A much bigger and better idea?
Yes, SYMAN is tracking moving targets with varying degrees of quality of information and searchability. Its results depend on finding useful elements in the usual mess of a Facebook profile. However, SYMAN has a trick it may not be using. The methodology may be infinitely more valuable than the basic function.
This is a very new search dynamic. Google tends to search static identities and uses keywords, links, relevance and references to pin down and rank search results. It does this with formalized SEO criteria and well-understood rules for searches.
The actual efficiency of searches for users, however, is highly debatable for both experts and consumers. Everyone’s seen searches which don’t even relate to what they want. “Dirty data” is a real problem for searches, adding irrelevance on a huge scale, and that’s where SYMAN may have hit the jackpot.
Cleaning up data and defining relevancies is both obvious and necessary. Searching common terms can be horrific. Search the word “engineer” on Monster, and you’ll be instantly confronted with absolutely useless mountains of results unless you add very specific criteria. For aeronautics systems engineers, for example, you may be better off putting in specific system types into your job search rather than even using the word “engineer”.
SYMAN can apparently create a multi-tiered frame of reference for a search, eliminating synonyms and adding qualifiers, removing ambiguous search elements and adding values.
Search dynamics and SYMAN
Now, given all the above- Imagine what would happen if Google did that. Useful to the world? Incredibly so. Useful to advertisers and Google itself? Very.
Search ranking could also receive a new asset. SYMAN’s ability to search variable information quality could produce multiple rankings, at least in theory.
For instance, you want:
An aeronautics engineer
Someone familiar with Microsoft Aero Widget Systems
Someone with a Stanford/Harvard/Princeton scale education background
Experience with military systems
Experience in intellectual property values and research
See any options for rankings here?
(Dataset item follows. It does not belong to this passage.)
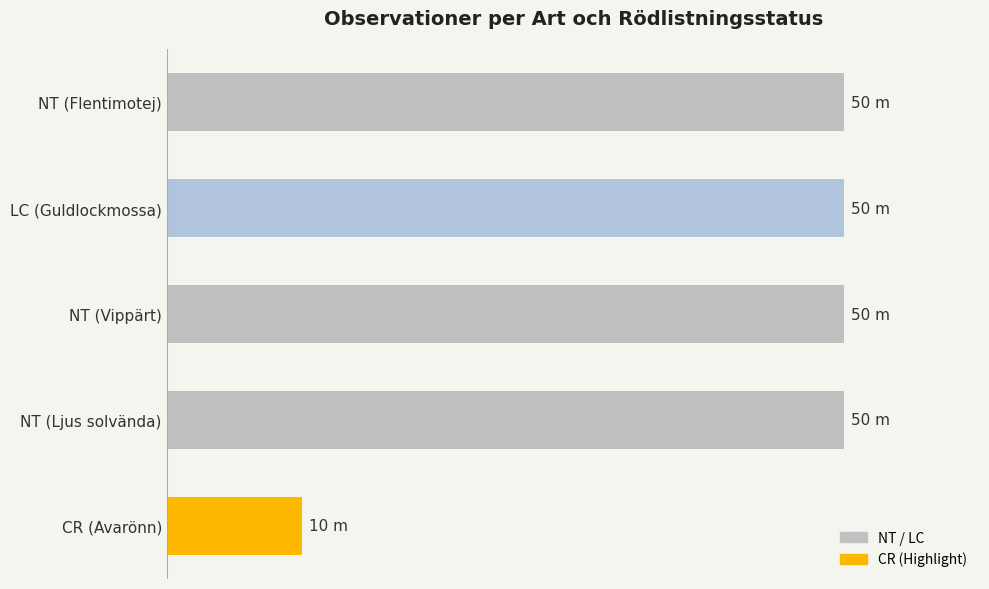

Does the chart contain any negative values?

No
You can have values for those who meet all these criteria, but you can also have separate weightings for those who fit specifically valued criteria. In effect, you get 5 rankings options, not just one, within the same search.
In the example above, if “military systems” is the absolute essential, you rank your candidates according to that criterion more highly than the others. This could be applied even more effectively to relatively “clean”, better structured SEO-friendly information, helping everyone online.
SYMAN appears to have the natural ability to make these distinctions within its search context. I dread to think how much sheer hard work must have gone in to creating the “dirty data” cleaning operations, but Identified may have done itself a big favor in the process.
By focusing on the incredible mass of information in a truly thankless area of searching like the recruitment industry and jobs market, it’s apparently found a real streak of gold. Believe me, most job ad writers aren’t exactly SEO writers, and most people who write their own or other people’s profiles are much worse. Searchable in theory, yes. Searchable to the point of being ultra-efficient, nothing like.
If SYMAN can make sense of that sort of half-digestible data and get reliable, quality-driven rankings, it deserves a good hard look from the internet giants. There looks to be an additional role in Big Data, managing the disparate data that seems to fly in huge flocks under the radar of those systems, too.
Special note: Also check out how Identified ran the business model for this operation. They not only got funding, about $21 million, but managed to get this extraordinary product into a functional form. (One example cited for the recruitment product demo is finding Registered Nurses in Miami. I’ve done searches like that in the US healthcare sector, and it’s a very tough task. SYMAN can obviously deliver in its stated commercial role, and that’s no minor achievement.)